## What is required
Please pull out every line below that contains the word "angle", and copy each one in full.
--
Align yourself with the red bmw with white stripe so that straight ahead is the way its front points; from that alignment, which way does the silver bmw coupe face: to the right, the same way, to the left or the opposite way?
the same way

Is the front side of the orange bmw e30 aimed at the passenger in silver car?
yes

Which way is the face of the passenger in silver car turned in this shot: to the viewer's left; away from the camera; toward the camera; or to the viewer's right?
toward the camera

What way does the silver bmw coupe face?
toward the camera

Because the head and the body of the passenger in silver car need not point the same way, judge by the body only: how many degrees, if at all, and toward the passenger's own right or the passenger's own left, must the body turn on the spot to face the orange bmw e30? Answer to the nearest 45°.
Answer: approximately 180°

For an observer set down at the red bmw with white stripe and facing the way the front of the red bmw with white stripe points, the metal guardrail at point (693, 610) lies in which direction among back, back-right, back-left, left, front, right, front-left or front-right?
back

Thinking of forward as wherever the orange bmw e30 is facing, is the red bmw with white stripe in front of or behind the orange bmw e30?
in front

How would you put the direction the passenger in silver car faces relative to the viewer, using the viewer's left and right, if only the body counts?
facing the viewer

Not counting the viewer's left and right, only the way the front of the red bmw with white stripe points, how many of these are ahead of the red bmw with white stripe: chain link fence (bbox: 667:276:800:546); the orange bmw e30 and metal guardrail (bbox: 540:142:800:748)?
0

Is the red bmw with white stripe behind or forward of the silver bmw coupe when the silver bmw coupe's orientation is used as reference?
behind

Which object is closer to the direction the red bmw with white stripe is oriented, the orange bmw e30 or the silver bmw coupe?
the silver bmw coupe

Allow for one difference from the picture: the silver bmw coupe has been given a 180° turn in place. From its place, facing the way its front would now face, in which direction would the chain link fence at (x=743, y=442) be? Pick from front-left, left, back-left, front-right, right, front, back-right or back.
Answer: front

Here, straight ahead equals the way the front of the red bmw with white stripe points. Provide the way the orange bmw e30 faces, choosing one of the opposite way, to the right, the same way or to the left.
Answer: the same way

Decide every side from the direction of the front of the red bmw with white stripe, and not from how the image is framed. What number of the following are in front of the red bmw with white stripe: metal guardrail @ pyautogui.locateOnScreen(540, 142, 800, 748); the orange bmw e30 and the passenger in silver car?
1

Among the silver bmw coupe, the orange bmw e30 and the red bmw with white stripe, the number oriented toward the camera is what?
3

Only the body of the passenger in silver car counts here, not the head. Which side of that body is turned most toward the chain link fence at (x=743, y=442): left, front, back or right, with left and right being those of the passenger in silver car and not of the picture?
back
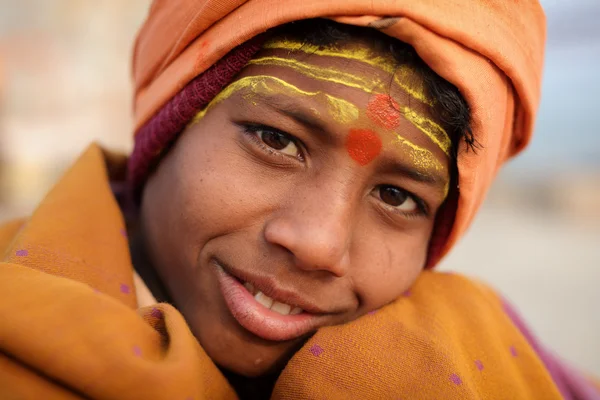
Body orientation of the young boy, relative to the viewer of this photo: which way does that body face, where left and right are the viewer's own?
facing the viewer
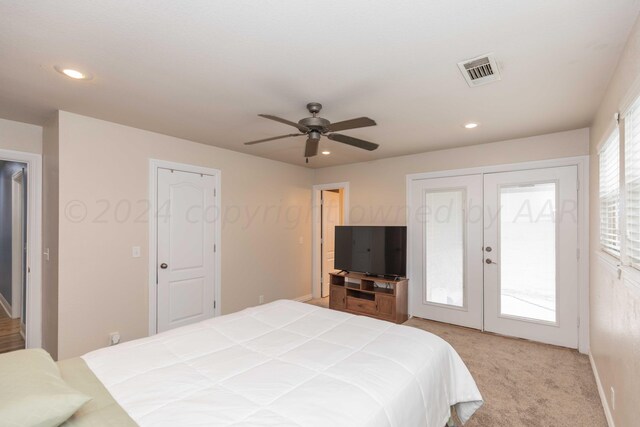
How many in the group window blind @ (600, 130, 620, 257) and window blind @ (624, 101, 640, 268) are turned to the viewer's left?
2

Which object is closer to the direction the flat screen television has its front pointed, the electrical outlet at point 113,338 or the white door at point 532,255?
the electrical outlet

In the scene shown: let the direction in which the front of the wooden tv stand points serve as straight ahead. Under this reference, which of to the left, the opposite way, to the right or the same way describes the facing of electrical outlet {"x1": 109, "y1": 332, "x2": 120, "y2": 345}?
to the left

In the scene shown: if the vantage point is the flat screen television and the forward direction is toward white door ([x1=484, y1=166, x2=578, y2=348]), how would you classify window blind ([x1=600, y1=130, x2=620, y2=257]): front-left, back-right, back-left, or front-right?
front-right

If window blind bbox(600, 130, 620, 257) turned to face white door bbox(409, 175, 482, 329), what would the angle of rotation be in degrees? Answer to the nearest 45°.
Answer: approximately 45° to its right

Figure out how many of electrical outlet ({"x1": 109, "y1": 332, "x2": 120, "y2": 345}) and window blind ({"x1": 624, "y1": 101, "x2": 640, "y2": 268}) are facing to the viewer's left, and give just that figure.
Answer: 1

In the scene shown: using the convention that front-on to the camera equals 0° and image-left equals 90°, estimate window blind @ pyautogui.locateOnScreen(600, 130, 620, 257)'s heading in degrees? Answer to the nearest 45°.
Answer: approximately 90°

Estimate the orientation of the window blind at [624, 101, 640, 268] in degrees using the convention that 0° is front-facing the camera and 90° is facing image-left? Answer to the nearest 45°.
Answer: approximately 90°

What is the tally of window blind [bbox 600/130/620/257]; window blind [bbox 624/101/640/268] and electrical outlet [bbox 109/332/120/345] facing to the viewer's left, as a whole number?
2

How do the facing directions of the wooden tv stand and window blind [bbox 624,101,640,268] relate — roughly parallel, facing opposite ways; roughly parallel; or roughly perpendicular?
roughly perpendicular

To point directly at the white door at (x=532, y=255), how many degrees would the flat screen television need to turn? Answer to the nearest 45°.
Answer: approximately 135° to its left

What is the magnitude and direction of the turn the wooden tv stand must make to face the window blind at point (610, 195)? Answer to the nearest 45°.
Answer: approximately 90° to its left

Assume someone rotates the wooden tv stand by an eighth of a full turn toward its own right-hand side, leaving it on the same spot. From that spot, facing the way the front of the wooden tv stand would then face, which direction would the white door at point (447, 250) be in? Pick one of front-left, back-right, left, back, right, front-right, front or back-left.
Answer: back

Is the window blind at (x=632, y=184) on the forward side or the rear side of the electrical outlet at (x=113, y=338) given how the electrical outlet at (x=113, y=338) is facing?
on the forward side

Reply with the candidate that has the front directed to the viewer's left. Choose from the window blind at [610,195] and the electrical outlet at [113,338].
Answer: the window blind

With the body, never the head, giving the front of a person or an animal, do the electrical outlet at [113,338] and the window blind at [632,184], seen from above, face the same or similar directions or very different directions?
very different directions

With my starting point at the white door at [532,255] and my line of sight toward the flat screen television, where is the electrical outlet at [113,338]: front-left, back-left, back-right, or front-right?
front-left
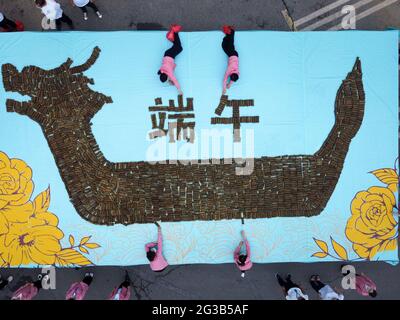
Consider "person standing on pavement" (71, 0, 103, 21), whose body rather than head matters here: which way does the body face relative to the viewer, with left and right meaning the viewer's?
facing the viewer

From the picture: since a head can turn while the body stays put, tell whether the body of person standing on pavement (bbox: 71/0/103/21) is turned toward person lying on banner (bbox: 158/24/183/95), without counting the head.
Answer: no
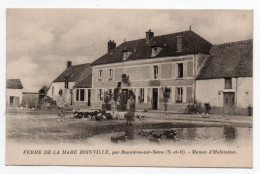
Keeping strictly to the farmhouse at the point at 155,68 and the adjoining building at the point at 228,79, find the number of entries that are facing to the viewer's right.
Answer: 0

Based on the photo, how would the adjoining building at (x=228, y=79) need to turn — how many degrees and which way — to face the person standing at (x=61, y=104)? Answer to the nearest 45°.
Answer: approximately 90° to its right

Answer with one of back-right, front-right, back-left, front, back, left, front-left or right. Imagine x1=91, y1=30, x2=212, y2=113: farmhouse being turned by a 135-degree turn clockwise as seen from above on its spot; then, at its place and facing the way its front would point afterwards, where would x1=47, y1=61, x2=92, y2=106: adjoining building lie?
left

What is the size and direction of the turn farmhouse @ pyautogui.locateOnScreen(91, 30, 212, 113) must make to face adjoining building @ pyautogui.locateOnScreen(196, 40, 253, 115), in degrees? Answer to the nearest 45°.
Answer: approximately 90° to its left

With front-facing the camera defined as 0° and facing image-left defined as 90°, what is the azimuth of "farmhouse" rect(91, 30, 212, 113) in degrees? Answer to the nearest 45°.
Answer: approximately 45°

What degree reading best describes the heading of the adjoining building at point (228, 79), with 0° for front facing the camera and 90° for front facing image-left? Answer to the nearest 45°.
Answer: approximately 0°

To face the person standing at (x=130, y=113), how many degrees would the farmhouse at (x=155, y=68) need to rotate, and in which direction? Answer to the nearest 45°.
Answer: approximately 45° to its left

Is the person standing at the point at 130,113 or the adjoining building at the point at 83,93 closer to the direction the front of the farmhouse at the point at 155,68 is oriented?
the person standing

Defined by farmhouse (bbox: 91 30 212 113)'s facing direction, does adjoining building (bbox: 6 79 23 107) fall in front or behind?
in front

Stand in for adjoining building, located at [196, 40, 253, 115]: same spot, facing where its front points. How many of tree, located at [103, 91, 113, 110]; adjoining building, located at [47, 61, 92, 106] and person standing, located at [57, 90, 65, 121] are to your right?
3
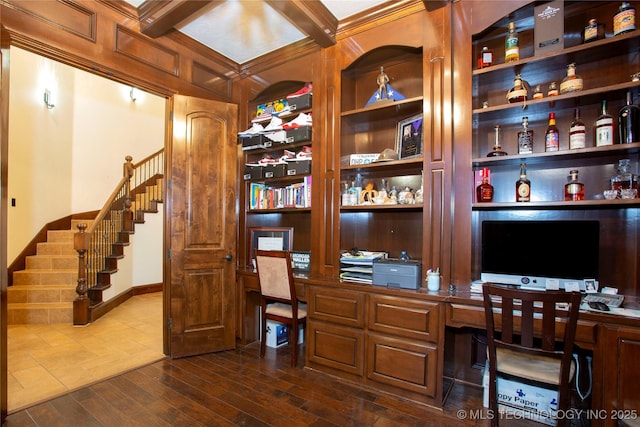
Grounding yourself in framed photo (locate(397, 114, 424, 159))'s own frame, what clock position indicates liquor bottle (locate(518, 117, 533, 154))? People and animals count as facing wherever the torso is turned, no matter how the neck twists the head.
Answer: The liquor bottle is roughly at 8 o'clock from the framed photo.

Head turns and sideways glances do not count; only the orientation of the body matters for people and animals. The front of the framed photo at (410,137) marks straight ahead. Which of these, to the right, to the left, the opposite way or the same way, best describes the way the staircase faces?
to the left

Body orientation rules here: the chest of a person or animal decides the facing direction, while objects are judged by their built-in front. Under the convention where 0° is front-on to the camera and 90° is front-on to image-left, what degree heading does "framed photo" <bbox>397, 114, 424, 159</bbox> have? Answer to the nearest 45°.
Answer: approximately 45°

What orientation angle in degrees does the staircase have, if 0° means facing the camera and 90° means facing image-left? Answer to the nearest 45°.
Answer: approximately 0°

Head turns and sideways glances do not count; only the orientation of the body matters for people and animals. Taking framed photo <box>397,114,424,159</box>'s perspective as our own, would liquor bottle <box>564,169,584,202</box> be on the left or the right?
on its left

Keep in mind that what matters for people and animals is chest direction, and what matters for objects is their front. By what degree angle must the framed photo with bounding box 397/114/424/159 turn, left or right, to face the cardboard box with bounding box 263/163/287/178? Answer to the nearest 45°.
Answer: approximately 45° to its right
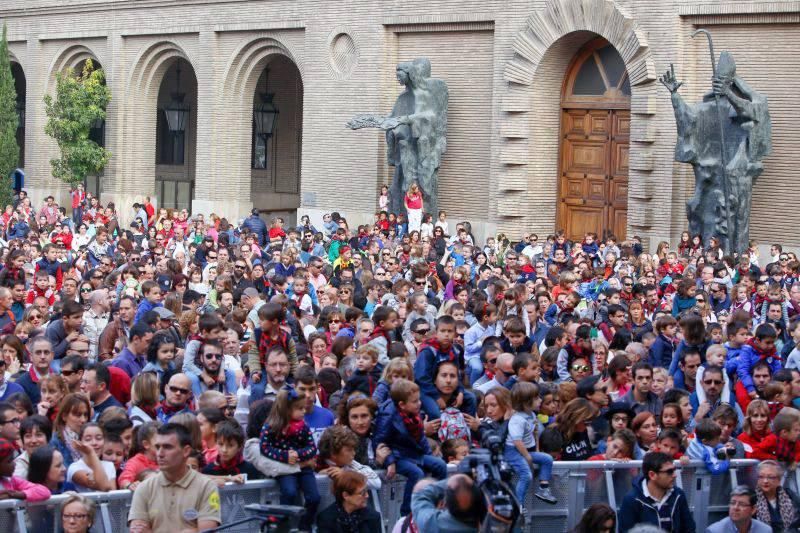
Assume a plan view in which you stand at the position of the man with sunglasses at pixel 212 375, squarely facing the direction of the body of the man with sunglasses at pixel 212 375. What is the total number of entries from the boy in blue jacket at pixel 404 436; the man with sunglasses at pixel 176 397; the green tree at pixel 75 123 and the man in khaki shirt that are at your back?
1

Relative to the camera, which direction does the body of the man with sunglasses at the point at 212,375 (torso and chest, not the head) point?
toward the camera

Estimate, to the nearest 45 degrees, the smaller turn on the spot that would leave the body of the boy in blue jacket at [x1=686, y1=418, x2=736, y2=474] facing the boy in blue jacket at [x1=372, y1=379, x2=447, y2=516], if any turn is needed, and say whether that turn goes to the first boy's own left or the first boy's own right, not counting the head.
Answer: approximately 90° to the first boy's own right

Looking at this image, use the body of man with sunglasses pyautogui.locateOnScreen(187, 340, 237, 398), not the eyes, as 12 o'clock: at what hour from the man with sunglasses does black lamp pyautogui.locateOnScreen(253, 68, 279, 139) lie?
The black lamp is roughly at 6 o'clock from the man with sunglasses.

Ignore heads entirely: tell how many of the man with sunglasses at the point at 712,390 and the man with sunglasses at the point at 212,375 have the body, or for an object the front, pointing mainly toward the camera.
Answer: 2

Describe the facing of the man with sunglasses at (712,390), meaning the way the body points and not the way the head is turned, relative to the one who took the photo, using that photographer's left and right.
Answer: facing the viewer

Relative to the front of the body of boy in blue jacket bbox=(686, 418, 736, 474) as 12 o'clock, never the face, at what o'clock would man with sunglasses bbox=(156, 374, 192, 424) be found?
The man with sunglasses is roughly at 4 o'clock from the boy in blue jacket.

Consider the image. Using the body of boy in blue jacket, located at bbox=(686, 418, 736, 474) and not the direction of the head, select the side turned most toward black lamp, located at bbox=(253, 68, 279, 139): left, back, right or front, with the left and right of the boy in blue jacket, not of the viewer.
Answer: back

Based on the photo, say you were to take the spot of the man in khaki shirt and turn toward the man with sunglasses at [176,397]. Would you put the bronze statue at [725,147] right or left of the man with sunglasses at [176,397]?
right

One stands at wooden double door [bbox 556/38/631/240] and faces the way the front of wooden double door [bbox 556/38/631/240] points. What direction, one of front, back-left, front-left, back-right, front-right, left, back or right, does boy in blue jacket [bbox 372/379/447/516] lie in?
front-left

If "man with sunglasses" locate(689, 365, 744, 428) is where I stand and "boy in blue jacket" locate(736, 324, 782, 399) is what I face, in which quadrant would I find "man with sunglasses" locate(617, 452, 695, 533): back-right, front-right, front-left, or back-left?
back-right
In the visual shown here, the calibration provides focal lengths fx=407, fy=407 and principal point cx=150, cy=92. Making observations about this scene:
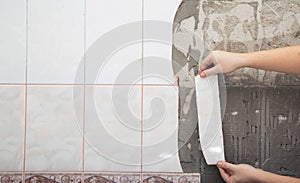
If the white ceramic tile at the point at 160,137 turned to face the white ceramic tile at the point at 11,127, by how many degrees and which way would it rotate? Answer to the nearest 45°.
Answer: approximately 90° to its right

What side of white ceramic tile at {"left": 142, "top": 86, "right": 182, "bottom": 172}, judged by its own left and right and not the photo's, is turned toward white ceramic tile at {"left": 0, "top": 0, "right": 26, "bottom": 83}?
right

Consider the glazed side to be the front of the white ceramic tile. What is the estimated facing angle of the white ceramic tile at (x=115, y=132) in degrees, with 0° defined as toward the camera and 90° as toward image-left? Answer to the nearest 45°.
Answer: approximately 0°
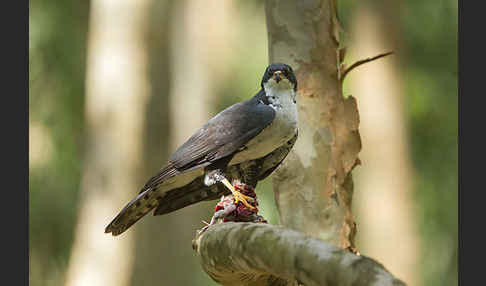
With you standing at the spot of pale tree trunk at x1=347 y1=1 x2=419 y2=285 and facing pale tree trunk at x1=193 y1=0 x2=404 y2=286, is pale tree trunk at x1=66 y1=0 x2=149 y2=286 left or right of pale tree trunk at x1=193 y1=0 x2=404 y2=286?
right

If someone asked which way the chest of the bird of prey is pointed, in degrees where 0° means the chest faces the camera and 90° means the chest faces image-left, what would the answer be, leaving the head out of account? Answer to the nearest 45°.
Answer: approximately 270°

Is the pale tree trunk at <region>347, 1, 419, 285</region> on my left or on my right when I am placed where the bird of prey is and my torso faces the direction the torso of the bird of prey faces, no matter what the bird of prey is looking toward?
on my left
--
## Finished task
If window blind bbox(600, 130, 620, 257) turned to face white door bbox(409, 175, 482, 329), what would the angle of rotation be in degrees? Answer to the nearest 45°.
What orientation angle in degrees does the staircase have, if 0° means facing the camera and 90° means facing image-left? Answer to the nearest 45°.
Keep in mind that what matters for people and animals is chest direction, and what matters for objects is their front. By what degree angle must the framed photo with bounding box 397/114/424/159 turn, left or right, to face the cardboard box with bounding box 263/163/287/178? Answer to the nearest 45°.
Consider the glazed side to be the front of the white ceramic tile. What is the estimated facing angle of the white ceramic tile at (x=115, y=132) in degrees, with 0° defined as toward the camera and 90° as toward image-left? Answer to the nearest 45°.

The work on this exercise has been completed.